Rabia was incredibly lucky that day and was able to deliver her baby safely with the help of the visiting doctors. In normal circumstances she would have been very likely to have had serious complications during her delivery or even die during childbirth…

Nazia stayed with her daughter during the night, watched her like a hawk, waved a fan to keep her comfortable, making sure her daughter was alright.

© Wendy Marijnissen

© Wendy Marijnissen

And lastly I want to show you one more incredible mother I met. Jamila, mother of Sobia.  At 19 years old, Sobia was brutally raped and then murdered a few streets from her home by a neighboring boy who went to school with her and who’s marriage proposal she refused.

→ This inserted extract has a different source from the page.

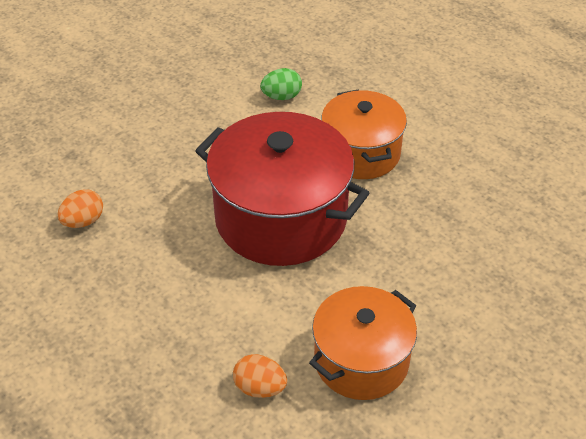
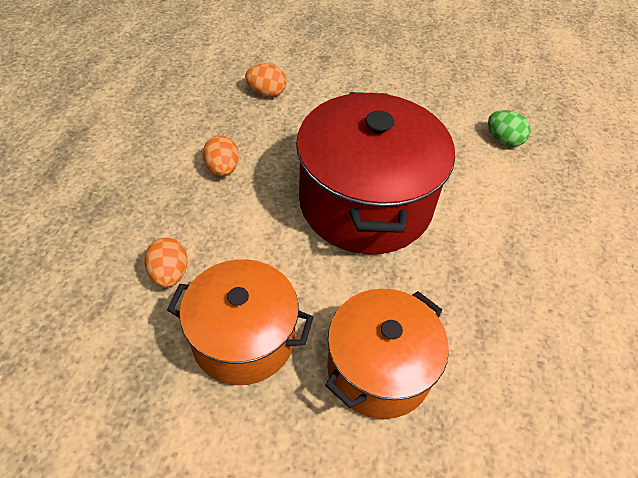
camera: 55 degrees right, 5 degrees up
(161, 299) = (222, 169): none -> orange egg
(361, 153) = (494, 225): orange pot -> orange pot (379, 369)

The social stigma involved in rape is extreme in a conservative, highly religious and patriarchal society like Pakistan’s.  Living next to the mosque complicates fighting for justice in Jamila’s case even further. She is being blackmailed and harassed into dropping the case against the rapist who abused and killed her daughter. Yet she is so brave and fights on despite the pressure from her neighborhood.

It’s just a small tribute and there have been so many wonderful mothers that have crossed my path. Too many to mention here…But I wish all of them a very happy and beautiful mother’s day.